David Weightman

Medal record

Men's rowing

Representing Australia

Olympic Games

Commonwealth Rowing Championships

= David Weightman (rower) =

Australian rower

David J. Weightman (born 28 September 1971, in Brisbane) is an Australian former rower. He was a national champion and representative at World Rowing Championships, an Olympian and an Olympic silver medallist.

==Club and state rowing==
Weightman grew up in Brisbane and attended Brisbane Grammar School where he learnt to row in 1984. His senior rowing was with the University of Queensland Boat Club in Brisbane and the Mosman Rowing Club in Sydney. Weightman was a scholarship holder at the Australian Institute of Sport from 1993 to 1996 and was based in Canberra.

Weightman first made state selection for Queensland in the 1990 youth eight contesting the Noel Wilkinson Trophy at the Interstate Regatta within the Australian Rowing Championships. In 1991 he was selected to the Queensland senior men's eight to compete for the King's Cup at the Interstate Regatta. He made further King's Cup crews for Queensland in 1994, 1996, 1997, 1998, 1999 and 2000.

Weightman contested national championship titles at the Australian Rowing Championships on a number of occasions. In UQBC colours in 1996 he won the national coxless pair title (the Ted Bromley Memorial Trophy) with Rob Scott. In 2000 wearing Mosman Rowing Club colours he again won that Australian championship title.

==International representative rowing==
Weightman made his international debut in 1989 at the Junior World Rowing Championships in Hungary where he took fourth place in the Australian junior coxed four.

In the Australian men's eight he competed at World Rowing Championships in Vienna 1991 (to a tenth placing) and Tampere 1995 (to eleventh place). He rowed in the Australian men's coxed four at the World Championships in Racice 1993 and Indianapolis 1994 both times to a fifth placing.

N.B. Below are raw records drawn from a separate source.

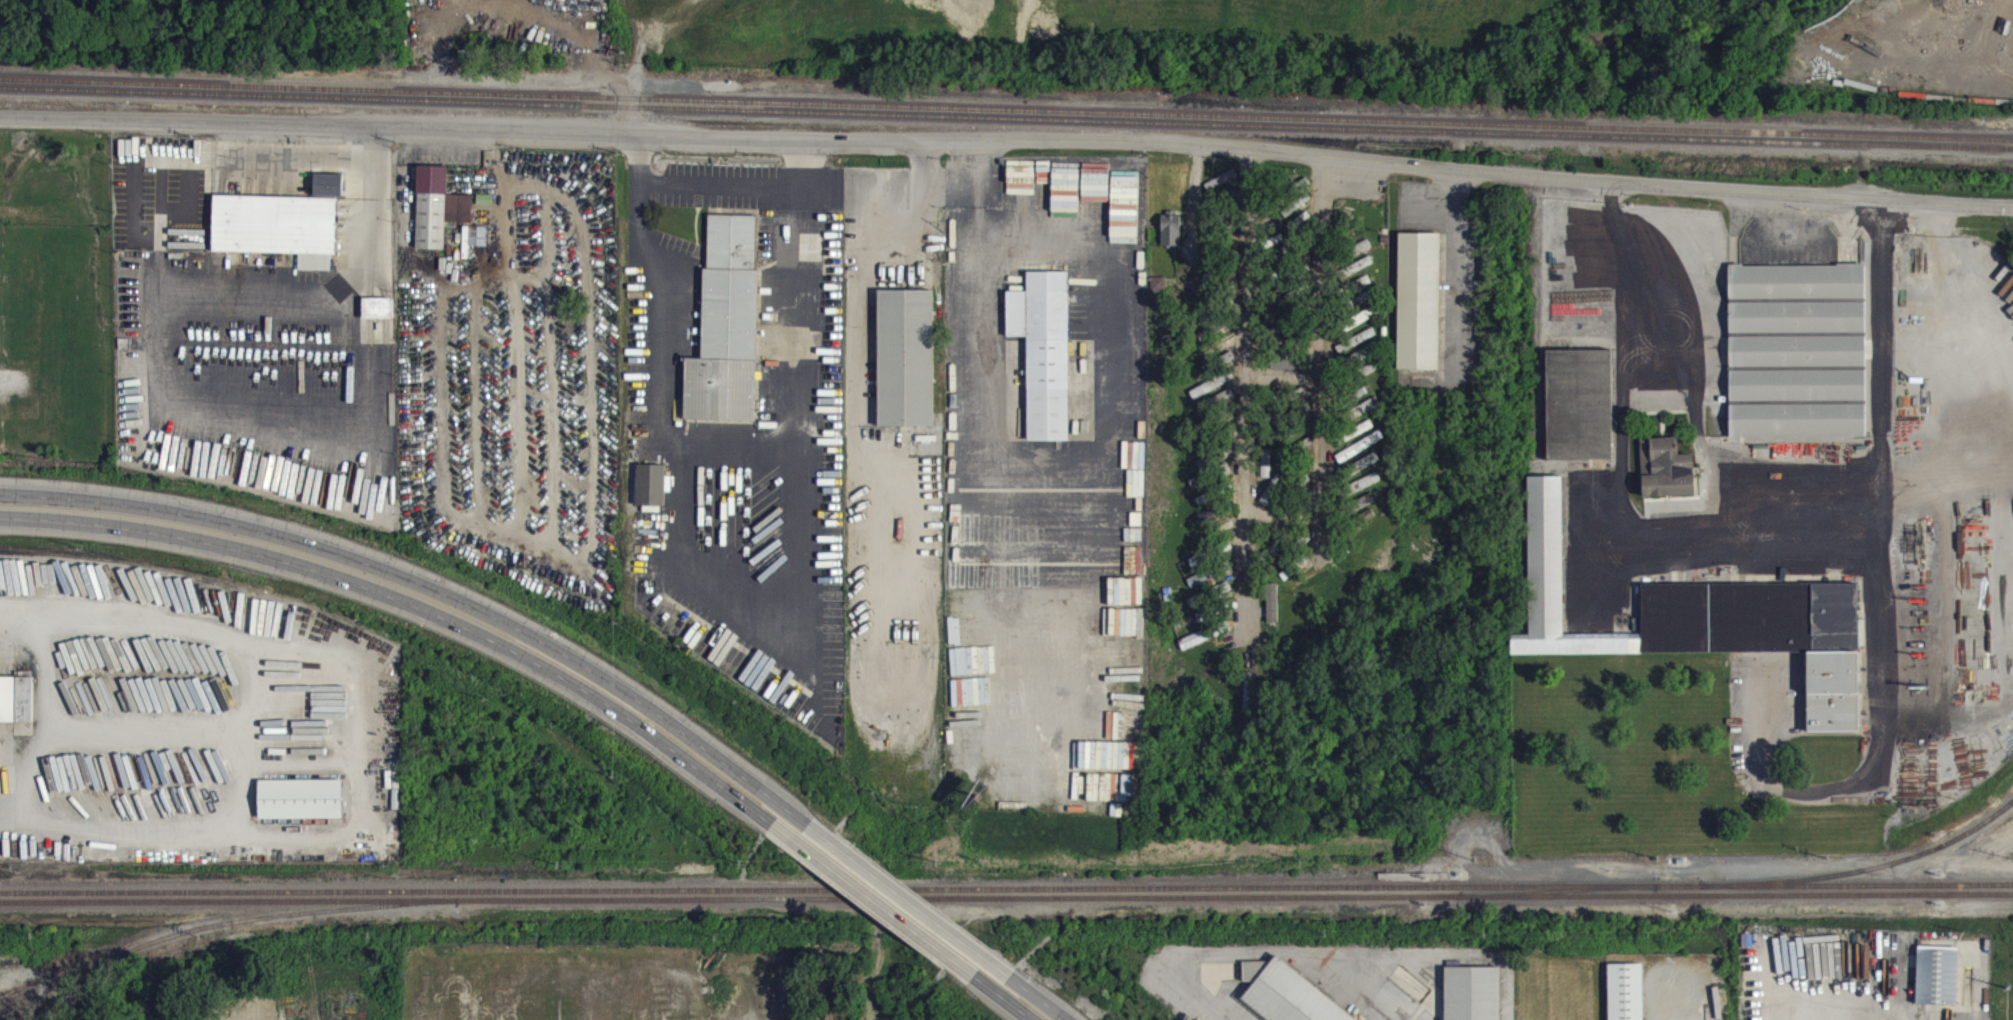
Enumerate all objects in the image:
railway: (1006, 116)
railway: (1006, 126)
road: (1007, 139)
road: (496, 173)
road: (721, 186)
building: (329, 192)
building: (438, 214)
building: (279, 234)
building: (1172, 237)
building: (475, 244)
building: (807, 254)
road: (977, 262)
road: (1461, 264)
road: (857, 271)
building: (1420, 308)
building: (379, 315)
building: (727, 333)
building: (1798, 358)
building: (1045, 359)
building: (906, 365)
road: (1322, 368)
road: (1245, 384)
building: (1580, 412)
building: (1267, 471)
building: (1667, 476)
building: (651, 492)
road: (1742, 545)
road: (444, 596)
building: (1273, 610)
road: (423, 611)
building: (1706, 626)
building: (17, 707)
building: (303, 807)
railway: (1881, 874)
railway: (1006, 886)
railway: (1559, 888)
railway: (1006, 894)
road: (911, 899)
road: (876, 904)
railway: (224, 931)
road: (1257, 949)
road: (1030, 989)
road: (994, 994)
building: (1627, 995)
building: (1474, 997)
building: (1283, 998)
road: (1818, 999)

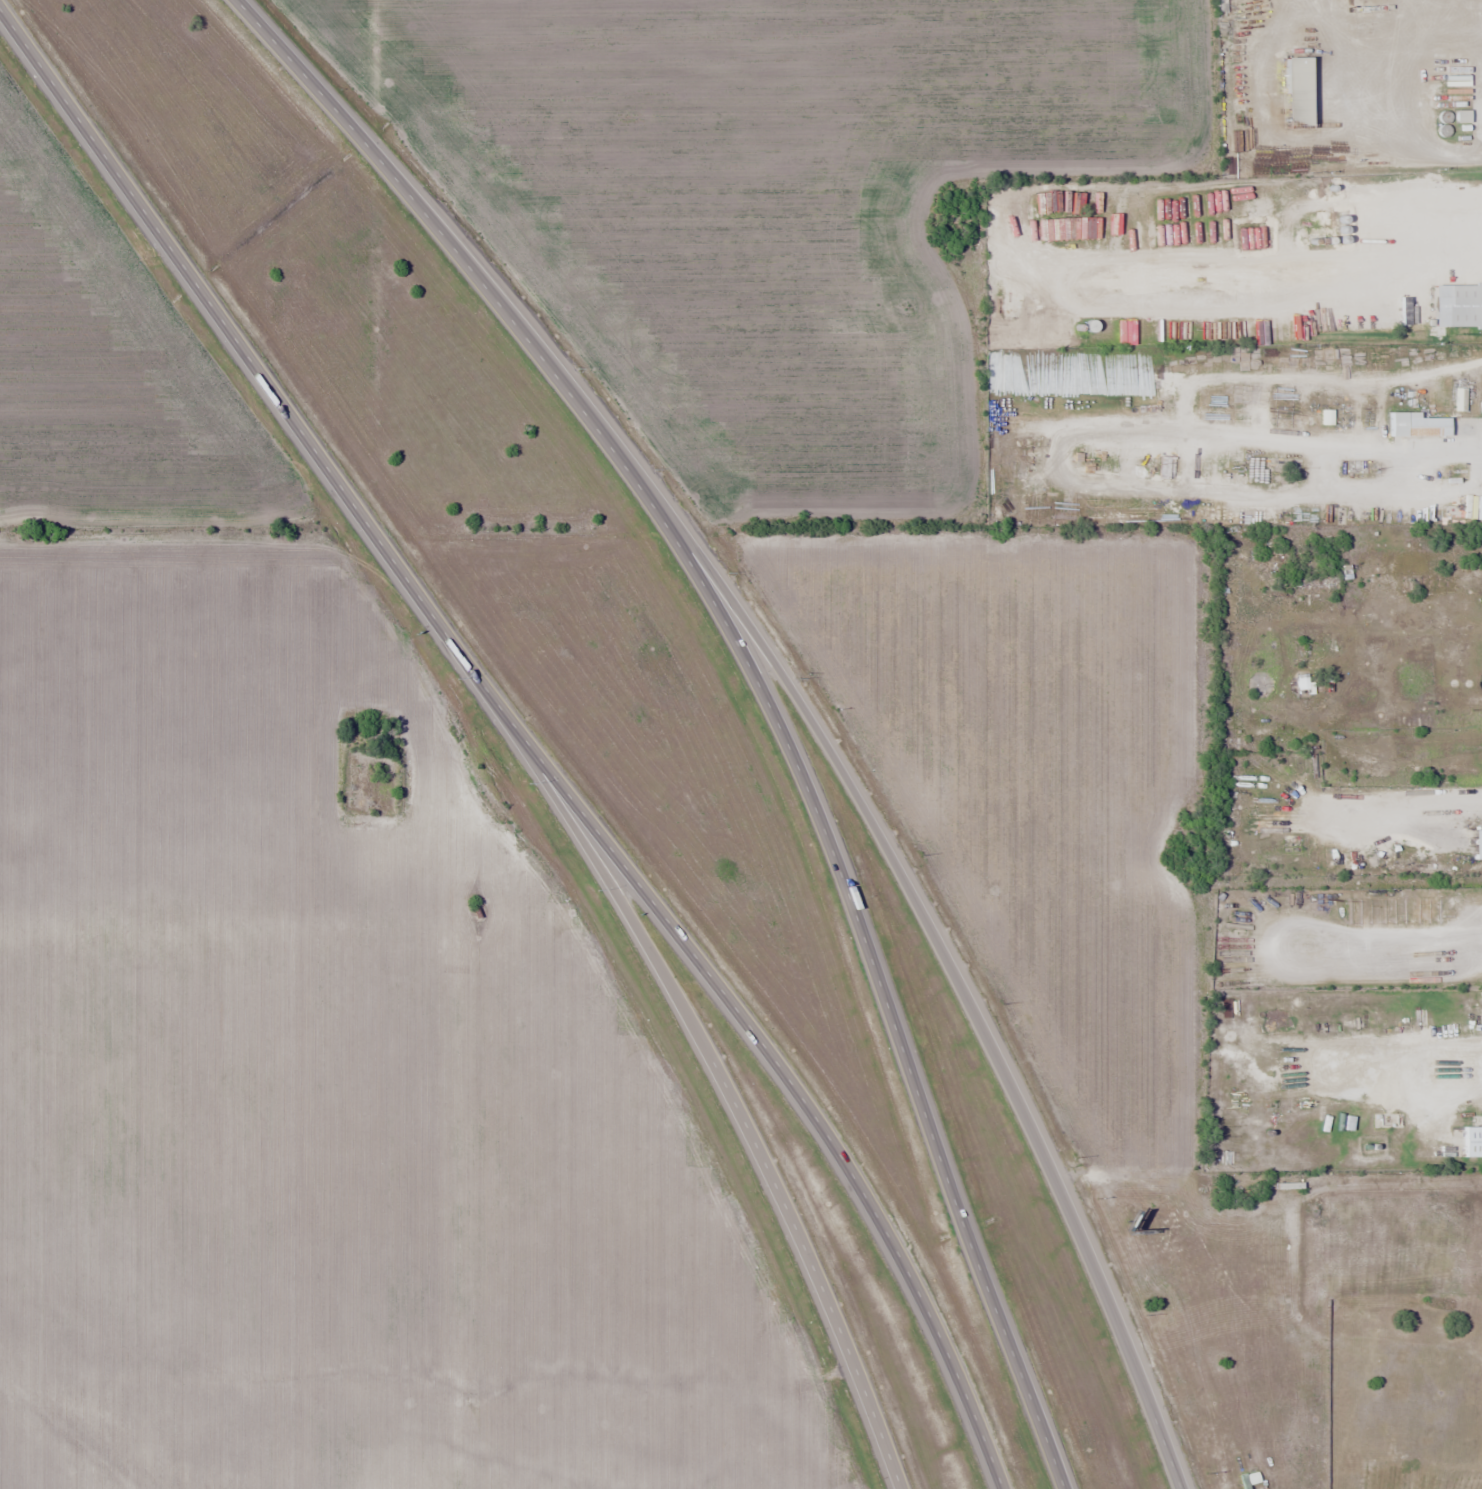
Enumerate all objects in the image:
building: (1295, 94)
building: (1456, 306)
building: (1415, 426)
road: (757, 683)
building: (1302, 683)
road: (523, 737)
building: (1477, 844)
road: (937, 945)
road: (726, 1093)
building: (1471, 1141)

In 1996 he was selected to contest the 1996 Atlanta Olympics with Rob Scott in the Australian men's coxless pair. The pair believed they had a real chance of gold and threw everything at their opponents in the final 500m of a thrilling race but had to be content with second place and a silver medal behind the champion British pair of Steve Redgrave and Matthew Pinsent.

Weightman and Scott paired up again toward the end of the next Olympiad in a campaign for Sydney 2000. They raced as a coxless pair at two World Rowing Cups in Europe in 1999 and again in 2000. They placed third in the first outing but finished sixth in those other regattas. They weren't picked to the Australian squad for the 1999 World Championships and ultimately did not qualify for Sydney 2000.